- Volume 1 cover
- Author: Ana C. Sánchez
- Website: Editorial Planeta
- Launch date: October 15, 2019
- Publishers: Editorial Planeta (Spanish); Tokyopop (English);
- Genre(s): Romance, yuri

= Alter Ego (comic) =

2019 yuri comic by Ana C. Sánchez

Alter Ego is a romance yuri comic written and illustrated by Spanish artist Ana C. Sánchez. It has been serialized in Editorial Planeta's Spanish manga-themed anthology magazine Planeta Manga from October 2019, and is licensed for an English-language release by Tokyopop.

==Synopsis==
Noel has always been in love with her best friend Elena, but she's never dared confessing her true feelings. When her Elena starts dating a boy, Noel's world crumbles as she sees her chance at love slipping away. One night, in a moment of desperation, Noel confesses her feelings for Elena to a complete stranger. However, the stranger turns out to be a girl named June, Elena's other best friend who has just moved back to the area. While Noel is at first angry that June now knows her feelings for Elena, she quickly realizes that June also likes Elena, and the pair become bound by the unrequited love triangle they find themselves in.

==Media==
===Manga===
Written and illustrated by Ana C. Sánchez, Alter Ego began serialization in Editorial Planeta's Spanish manga-themed anthology magazine Planeta Manga on October 15, 2019. The series has been collected into 2 volumes as of November 27, 2024.

The series is licensed for an English release in North America by Tokyopop.
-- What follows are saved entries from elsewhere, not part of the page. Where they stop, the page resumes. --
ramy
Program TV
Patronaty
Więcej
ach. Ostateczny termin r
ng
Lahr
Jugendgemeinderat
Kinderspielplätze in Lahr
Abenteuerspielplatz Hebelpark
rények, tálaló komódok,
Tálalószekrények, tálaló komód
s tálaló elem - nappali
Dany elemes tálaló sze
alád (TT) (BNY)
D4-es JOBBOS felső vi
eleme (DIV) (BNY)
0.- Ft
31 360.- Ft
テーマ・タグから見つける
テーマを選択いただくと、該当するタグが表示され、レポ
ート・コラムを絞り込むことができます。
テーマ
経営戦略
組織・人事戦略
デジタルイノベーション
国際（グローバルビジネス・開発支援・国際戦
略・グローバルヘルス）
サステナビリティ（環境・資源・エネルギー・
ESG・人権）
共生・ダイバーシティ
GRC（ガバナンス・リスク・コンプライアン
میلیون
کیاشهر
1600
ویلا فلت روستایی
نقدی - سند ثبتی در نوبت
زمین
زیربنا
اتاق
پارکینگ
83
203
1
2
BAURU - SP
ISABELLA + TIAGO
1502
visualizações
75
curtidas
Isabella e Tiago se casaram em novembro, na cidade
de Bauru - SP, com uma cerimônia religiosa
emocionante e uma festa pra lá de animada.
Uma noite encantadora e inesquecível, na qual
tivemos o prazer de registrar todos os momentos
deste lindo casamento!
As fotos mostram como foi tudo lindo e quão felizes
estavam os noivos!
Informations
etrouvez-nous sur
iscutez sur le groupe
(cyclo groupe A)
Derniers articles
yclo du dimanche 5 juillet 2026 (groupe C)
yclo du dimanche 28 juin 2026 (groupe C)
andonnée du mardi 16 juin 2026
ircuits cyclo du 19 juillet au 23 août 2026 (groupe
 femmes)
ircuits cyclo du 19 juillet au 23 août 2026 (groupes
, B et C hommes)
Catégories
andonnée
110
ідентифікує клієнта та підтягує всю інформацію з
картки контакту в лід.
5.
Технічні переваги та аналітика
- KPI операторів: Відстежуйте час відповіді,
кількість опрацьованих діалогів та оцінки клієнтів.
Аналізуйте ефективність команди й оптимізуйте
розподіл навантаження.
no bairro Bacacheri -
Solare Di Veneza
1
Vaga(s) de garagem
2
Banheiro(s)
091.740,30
| No. | Original release date | Original ISBN | English release date | English ISBN |
|---|---|---|---|---|
| 1 | March 24, 2021 | 978-84-1341-595-6 | February 23, 2021 | 9781427867568 |
| 2 | November 27, 2024 | 978-84-1140-441-9 | June 24, 2024 | 9781427877048 |

===Audiobook===
On January 24, 2025 an audiobook adaptation of the first volume was released by Planeta Cómic.

==Reception==
Erica Friedman of Yuricon gave the first volume and overall 7 out of 10 rating, noting that “Overall, this is a fine one-volume story, that has a lot of the strengths and weaknesses of one-volume stories."